I should never have been there. I felt it almost immediately. Me and an institution in the same sentence? Um, no. I think not. As I left the school building that day, palpitations so intense I found it difficult to hear, I made a vow to myself to never look for a traditional job again. Never go to another interview.

It wasn’t that I never wanted to have a job again. I just would never play this silly corporate game where, no matter how hard I tried to play by the rules, I would lose miserably every time. Because I don’t see rules. I see people.

And so it began. The career I should have had from the start: seeing, loving, and inspiring peopleMy way. As me. That horrendous exit from the corporate world was one of the best things that ever happened to me.

While I didn’t know it at the time, my father was in the last months of his life, and my new freedom gave me the opportunity to travel to spend time with him and my mother.

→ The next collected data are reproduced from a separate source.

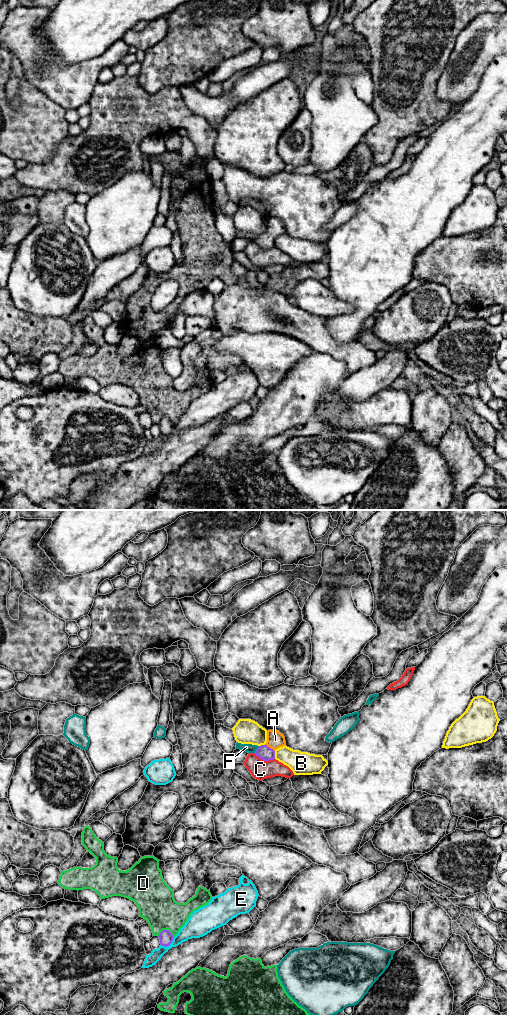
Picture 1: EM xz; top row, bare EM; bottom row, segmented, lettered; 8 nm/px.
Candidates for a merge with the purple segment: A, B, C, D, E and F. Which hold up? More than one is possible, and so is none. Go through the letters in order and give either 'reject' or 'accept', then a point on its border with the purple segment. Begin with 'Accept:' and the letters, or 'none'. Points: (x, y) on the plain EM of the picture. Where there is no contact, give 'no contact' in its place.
Accept: A
A: accept; contact xz (269, 235)
B: reject; contact xz (274, 243)
C: reject; contact xz (264, 248)
D: reject; contact xz (167, 418)
E: reject; contact xz (168, 433)
F: reject; contact xz (256, 238)

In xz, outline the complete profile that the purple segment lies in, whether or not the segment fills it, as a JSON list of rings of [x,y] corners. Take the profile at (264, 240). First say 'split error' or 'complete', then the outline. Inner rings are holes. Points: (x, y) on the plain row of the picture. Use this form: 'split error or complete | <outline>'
split error | [[[277,218],[267,219],[267,230],[255,239],[255,243],[264,249],[275,247],[275,238],[286,234],[285,225]]]

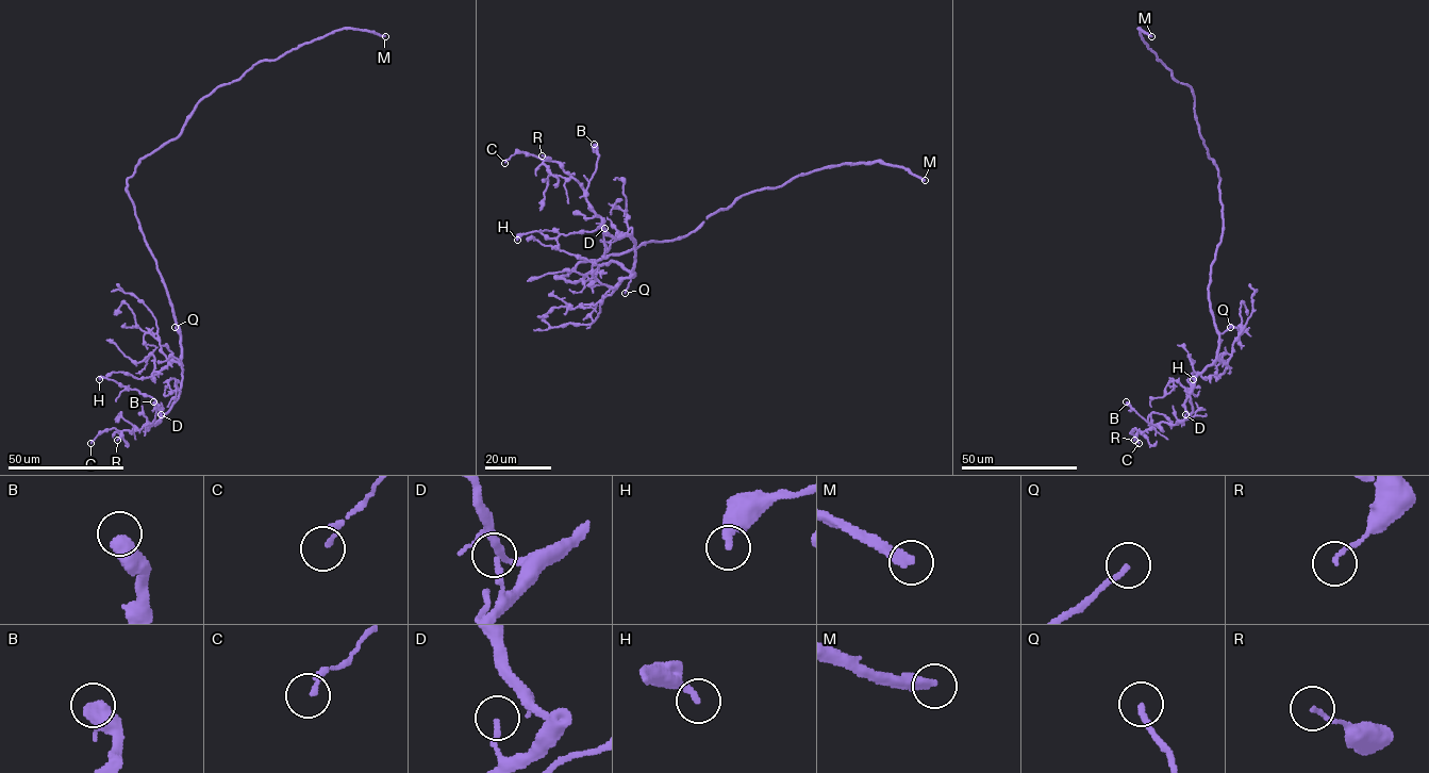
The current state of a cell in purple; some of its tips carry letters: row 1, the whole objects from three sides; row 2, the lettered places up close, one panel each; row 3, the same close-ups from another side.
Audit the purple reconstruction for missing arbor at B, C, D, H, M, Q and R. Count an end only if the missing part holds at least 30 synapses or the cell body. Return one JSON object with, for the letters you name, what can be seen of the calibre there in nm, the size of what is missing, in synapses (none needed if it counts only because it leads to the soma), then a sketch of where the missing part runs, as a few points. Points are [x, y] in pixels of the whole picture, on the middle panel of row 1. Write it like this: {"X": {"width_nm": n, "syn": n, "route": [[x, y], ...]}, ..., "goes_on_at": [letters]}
{"M": {"width_nm": 320, "syn": 250}, "Q": {"width_nm": 180, "syn": 35, "route": [[625, 293], [612, 310], [605, 306], [602, 295], [605, 279], [603, 263], [598, 257], [601, 253]]}, "goes_on_at": ["M", "Q"]}

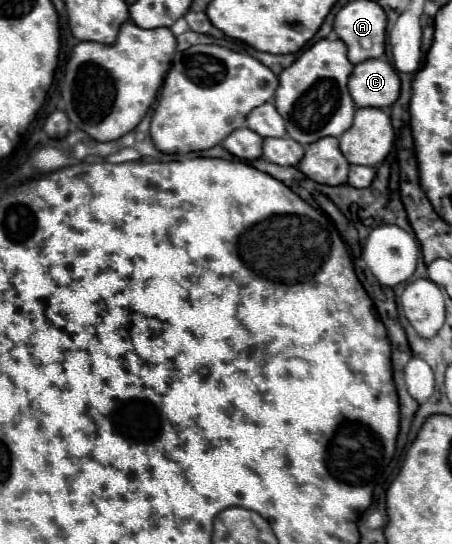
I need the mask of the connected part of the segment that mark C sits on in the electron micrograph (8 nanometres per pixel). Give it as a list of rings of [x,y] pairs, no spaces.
[[[381,58],[361,62],[349,78],[349,94],[357,108],[389,108],[399,98],[399,76]]]

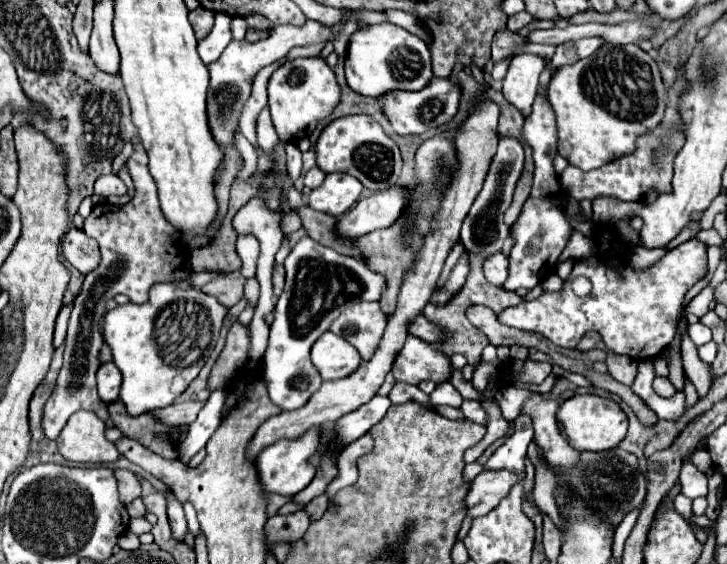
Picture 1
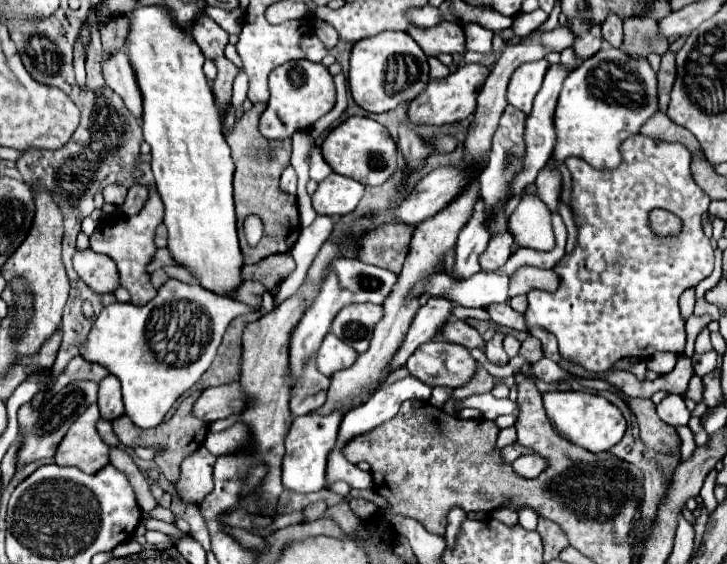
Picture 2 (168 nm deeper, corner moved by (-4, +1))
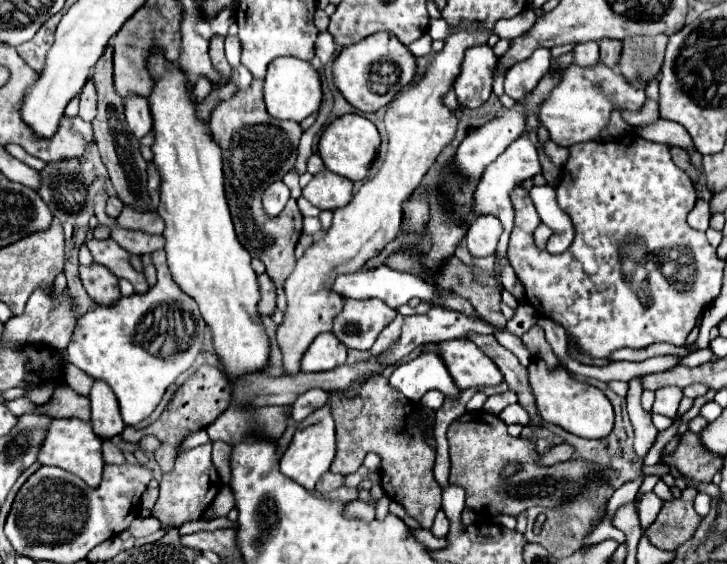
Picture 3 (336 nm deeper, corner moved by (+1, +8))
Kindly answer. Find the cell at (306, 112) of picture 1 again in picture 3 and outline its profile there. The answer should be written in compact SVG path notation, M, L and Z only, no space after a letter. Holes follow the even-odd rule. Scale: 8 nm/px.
M282 56L272 60L268 64L268 72L264 78L264 102L272 118L302 122L310 114L318 112L322 102L322 86L318 70L310 62L298 60L294 56Z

I was able to coordinate his funeral. I was there for my family during that painful time.

I was able to start spending real time with my daughter. I found a community of people on a similar path to soul-centered entrepreneurship and forged deeply meaningful relationships that have helped me blossom in every way! I began to take much better care of my mind and body, in unprecedented ways and levels.

All thanks to getting escorted out. I honestly doubt I would have had the guts to push forward on my entrepreneurial vision had my exit been less traumatizing. I think I would have yet again succumbed to fear and ‘played it safe’, finding another unfulfilling job that paid some bills and left me drained of energy, purpose and joy. Hence, I am so thankful I had that awful experience.